● Text block:
**********

JP Morgan day one roundup – disappointments set the tone
Investors marked yesterday’s opening of biopharma’s biggest beauty parade with a conspicuous snub – shares in the bellwether Nasdaq biotechnology index dropped 1.4%. But then the annual JP Morgan healthcare conference has become synonymous with dealmaking, and little of note was unveiled, leaving several disappointing strategy and pipeline updates to set the mood.
As torrential rain poured down on a soggy San Francisco, news of Celgene’s swoop on Impact Biomedicines was not enough to lift the spirits of those hoping to see a pick-up in deal activity this year. Concerns around the Crispr stocks and confirmation of Axovant’s demise added to the gloom; EP Vantage rounds up the other big news of the day.
Deal or no deal?
Given that companies typically chose to open the conference with deal news, it seems likely that Celgene’s acquisition of Impact might be all the conference offers this year, in terms of larger acquisitions (JP Morgan – Celgene makes an eve-of-meeting Impact, January 8, 2018).

**********

● Data excerpts:

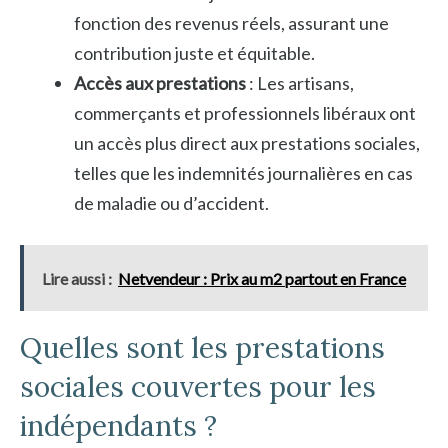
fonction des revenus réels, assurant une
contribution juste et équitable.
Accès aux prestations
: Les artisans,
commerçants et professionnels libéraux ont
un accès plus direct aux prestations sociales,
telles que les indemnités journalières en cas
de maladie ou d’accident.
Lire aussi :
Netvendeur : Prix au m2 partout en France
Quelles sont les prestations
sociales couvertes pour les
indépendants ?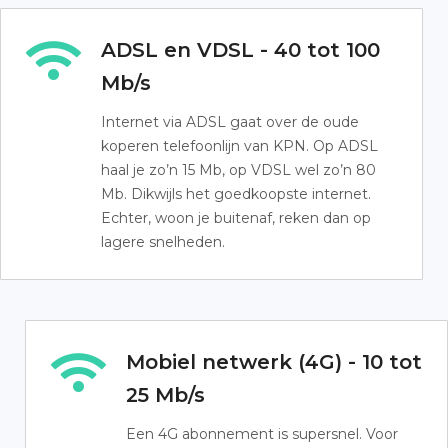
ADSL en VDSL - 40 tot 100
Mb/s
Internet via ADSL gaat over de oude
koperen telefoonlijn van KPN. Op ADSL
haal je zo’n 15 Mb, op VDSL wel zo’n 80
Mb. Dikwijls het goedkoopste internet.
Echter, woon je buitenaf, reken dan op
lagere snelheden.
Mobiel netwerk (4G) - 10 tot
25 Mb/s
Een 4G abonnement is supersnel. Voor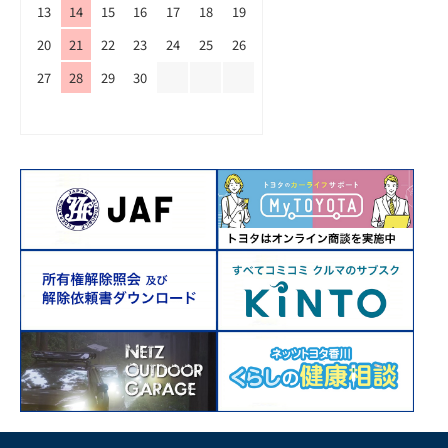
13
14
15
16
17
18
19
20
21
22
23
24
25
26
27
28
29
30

**********

● Problem A: Write out the passage of the JP Morgan conference roundup that opens with the words containing "JP Morgan day" and closes with "or no deal?".
● Problem B: According to the JP Morgan conference roundup, by what percentage did shares in the Nasdaq biotechnology index drop on the conference's opening day?

● Response area A:
JP Morgan day one roundup – disappointments set the tone
Investors marked yesterday’s opening of biopharma’s biggest beauty parade with a conspicuous snub – shares in the bellwether Nasdaq biotechnology index dropped 1.4%. But then the annual JP Morgan healthcare conference has become synonymous with dealmaking, and little of note was unveiled, leaving several disappointing strategy and pipeline updates to set the mood.
As torrential rain poured down on a soggy San Francisco, news of Celgene’s swoop on Impact Biomedicines was not enough to lift the spirits of those hoping to see a pick-up in deal activity this year. Concerns around the Crispr stocks and confirmation of Axovant’s demise added to the gloom; EP Vantage rounds up the other big news of the day.
Deal or no deal?

● Response area B: 1.4%